The task turned out to be tougher than I thought. As I strolled down the midway during a not-so-crowded Thursday afternoon, most of the folks I talked to wanted nothing to do with me. When asked if I could interview them, the workers’ responses ranged from “I’m just trying to work!” to a slight shake of the head accompanied by a piercing glare that sent me quickly backing away.

One game-booth operator was nice enough, but he didn’t want his name to be in the article, and he wouldn’t have his picture taken. At least that’s what I think he said. He had so much popcorn in his mouth, I couldn’t really tell
what he was talking about.

“Carnies” first became widespread as a term for carnival employees in the ’30s, though the stereotype of a carny in popular culture is not always flattering.

I decided to try setting up an interview through someone in the large trailer that constituted the “customer relations office." The woman in the trailer told me to look for a “big guy named Tony.” When I found him, Tony said he couldn’t help me just then because someone had passed out on one of the rides and he had to go.

Discouraged, and wary of receiving another glare, I trudged on, vowing to take one more spin around the midway in search of an interviewee. Luckily, I met Wendy Trujillo. The Albuquerque resident and mother of six showed up at the fair when it began this year and got a job the same day. She’d found work at the fair once before years ago.

She runs the “Fish Till You Win” game parked on the periphery of the midway. The game’s object is to use small fishing hooks to snag plastic fish from a shin-high pool of water. Many of the games on the midway don’t guarantee prizes, but Trujillo’s is an exception. Everyone who plays walks away with something.

“You’re basically paying for your prize,” Trujillo says. “You could go to Wal-Mart and get these prizes for a lot cheaper.”

The midway is all about spending money, Trujillo says, and the $3 doesn’t just go toward a stuffed animal. “It pays for the fun,” Trujillo says. “The parents wouldn’t do it if they didn’t see their kids having fun.”

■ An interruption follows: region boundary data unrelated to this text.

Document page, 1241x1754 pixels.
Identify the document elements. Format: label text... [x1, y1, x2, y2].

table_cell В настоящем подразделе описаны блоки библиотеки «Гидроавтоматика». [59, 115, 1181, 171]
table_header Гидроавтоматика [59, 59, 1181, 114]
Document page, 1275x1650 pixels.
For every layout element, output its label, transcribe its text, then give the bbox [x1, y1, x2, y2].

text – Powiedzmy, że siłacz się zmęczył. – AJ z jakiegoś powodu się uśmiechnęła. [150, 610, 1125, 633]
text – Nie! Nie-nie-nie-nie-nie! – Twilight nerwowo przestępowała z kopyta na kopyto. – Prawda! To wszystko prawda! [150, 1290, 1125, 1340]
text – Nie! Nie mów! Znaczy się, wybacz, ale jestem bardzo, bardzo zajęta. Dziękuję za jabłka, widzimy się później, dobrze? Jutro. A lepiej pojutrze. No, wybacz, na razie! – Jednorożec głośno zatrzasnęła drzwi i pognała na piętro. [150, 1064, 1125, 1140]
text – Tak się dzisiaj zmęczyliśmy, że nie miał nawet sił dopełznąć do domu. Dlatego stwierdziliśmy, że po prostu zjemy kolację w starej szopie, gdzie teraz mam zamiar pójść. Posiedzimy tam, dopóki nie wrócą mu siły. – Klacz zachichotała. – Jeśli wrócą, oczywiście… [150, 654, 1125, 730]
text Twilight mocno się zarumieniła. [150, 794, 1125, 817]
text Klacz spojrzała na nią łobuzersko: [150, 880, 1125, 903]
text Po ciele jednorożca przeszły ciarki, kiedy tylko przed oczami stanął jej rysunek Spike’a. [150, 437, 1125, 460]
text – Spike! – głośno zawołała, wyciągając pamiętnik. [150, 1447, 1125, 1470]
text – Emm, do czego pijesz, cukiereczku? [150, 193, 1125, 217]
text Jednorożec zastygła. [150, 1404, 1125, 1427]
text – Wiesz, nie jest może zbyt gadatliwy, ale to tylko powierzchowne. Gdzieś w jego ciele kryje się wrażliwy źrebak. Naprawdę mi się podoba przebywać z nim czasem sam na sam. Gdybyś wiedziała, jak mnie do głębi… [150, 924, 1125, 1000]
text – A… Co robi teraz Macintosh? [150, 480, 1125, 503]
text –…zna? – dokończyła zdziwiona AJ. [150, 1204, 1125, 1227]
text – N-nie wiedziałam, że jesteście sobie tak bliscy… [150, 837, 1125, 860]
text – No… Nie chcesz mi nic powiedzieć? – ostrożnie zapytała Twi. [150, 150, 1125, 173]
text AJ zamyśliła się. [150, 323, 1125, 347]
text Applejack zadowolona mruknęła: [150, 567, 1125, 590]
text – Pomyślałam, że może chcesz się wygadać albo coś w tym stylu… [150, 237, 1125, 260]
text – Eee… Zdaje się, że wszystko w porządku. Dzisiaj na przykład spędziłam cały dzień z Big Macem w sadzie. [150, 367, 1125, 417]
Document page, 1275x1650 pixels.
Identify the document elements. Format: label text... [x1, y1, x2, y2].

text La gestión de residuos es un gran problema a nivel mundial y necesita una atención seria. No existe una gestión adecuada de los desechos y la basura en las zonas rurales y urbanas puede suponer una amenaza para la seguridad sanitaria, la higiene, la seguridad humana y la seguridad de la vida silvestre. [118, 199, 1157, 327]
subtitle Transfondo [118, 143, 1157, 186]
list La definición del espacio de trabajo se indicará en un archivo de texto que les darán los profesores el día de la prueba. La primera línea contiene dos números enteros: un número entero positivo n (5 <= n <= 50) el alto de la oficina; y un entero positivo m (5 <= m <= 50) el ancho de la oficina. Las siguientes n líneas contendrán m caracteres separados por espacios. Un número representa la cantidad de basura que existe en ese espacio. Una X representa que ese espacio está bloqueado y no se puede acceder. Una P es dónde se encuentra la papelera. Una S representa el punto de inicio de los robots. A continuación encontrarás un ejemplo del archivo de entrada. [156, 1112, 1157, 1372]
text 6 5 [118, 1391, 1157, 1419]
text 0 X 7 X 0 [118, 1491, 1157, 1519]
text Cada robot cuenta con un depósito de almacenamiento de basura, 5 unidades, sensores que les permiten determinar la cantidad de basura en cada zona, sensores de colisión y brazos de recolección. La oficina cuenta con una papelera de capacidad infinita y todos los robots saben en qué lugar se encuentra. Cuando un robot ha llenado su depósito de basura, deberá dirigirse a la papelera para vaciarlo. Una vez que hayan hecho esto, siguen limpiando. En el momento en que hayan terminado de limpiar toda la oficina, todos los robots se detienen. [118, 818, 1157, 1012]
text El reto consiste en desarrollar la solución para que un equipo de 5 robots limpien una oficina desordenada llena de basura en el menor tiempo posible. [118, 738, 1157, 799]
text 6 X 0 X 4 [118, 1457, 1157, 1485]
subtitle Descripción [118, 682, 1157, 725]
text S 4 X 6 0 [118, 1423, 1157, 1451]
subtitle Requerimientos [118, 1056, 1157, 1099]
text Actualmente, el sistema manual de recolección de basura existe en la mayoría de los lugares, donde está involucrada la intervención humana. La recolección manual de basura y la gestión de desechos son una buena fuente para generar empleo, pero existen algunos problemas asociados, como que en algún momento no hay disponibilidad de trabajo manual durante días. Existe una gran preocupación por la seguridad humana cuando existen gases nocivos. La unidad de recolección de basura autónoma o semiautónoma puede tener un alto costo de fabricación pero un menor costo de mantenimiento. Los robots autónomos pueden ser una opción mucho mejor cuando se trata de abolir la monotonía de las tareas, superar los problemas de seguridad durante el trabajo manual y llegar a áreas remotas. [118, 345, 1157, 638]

Trujillo works 12-hour shifts and doesn’t receive an hourly wage. Instead, she must make do with a 15 percent commission. She doesn’t like to be away from her family, and, Trujillo says, she wishes she could make more money. “Every $100 I make them [the fair], I only make $15,” Trujillo says. “That’s pretty sad. They should at least give us $25.”

So why did Trujillo sign up? “I needed a job,” she says. “Plus, I get to work with kids.”

Trujillo is also quick to praise her bosses, whom she says have been kind to her. There have been a couple times when she’s had to leave work to deal with family situations. On each occasion, she’s had no trouble getting some time off. “My bosses are always in an upbeat mood,” Trujillo says. “They’re cool about realizing we have families.”

But Trujillo is disheartened by employees who give the midway a bad name. She recounts a story one couple told her about a less-than-honest booth operator who promised a prize if their child played his game. They shelled out the cash, but the prize never materialized. “They were real upset,” Trujillo says, recalling the family’s reaction. “That was kind of messed up for them to get nothing.”

Trujillo’s boyfriend of 10 months also works at the midway. She says he’s had to endure racist comments from co-workers. “He thinks there’s a lot of prejudice in the area,” Trujillo says. “The workers call him an f—ing Mexican and stuff like that.”

Trujillo says she hasn’t experienced any ugliness from customers or co-workers. But there is some bickering among the staff. “There’s a lot of back-biting,” she says. “I get along with people because I don’t get in the middle of all that.”

Trujillo laughs when I ask her if she’s ever been called a carnie. “No, I’ve never heard anybody call me that,” she says. “I wouldn’t mind if they did.”

Despite her job’s tribulations, Trujillo says she’s glad to be a part of a New Mexico institution. “There are a lot of people that look forward to the fair,” Trujillo says. “If it didn’t come, I think people would be in shock.”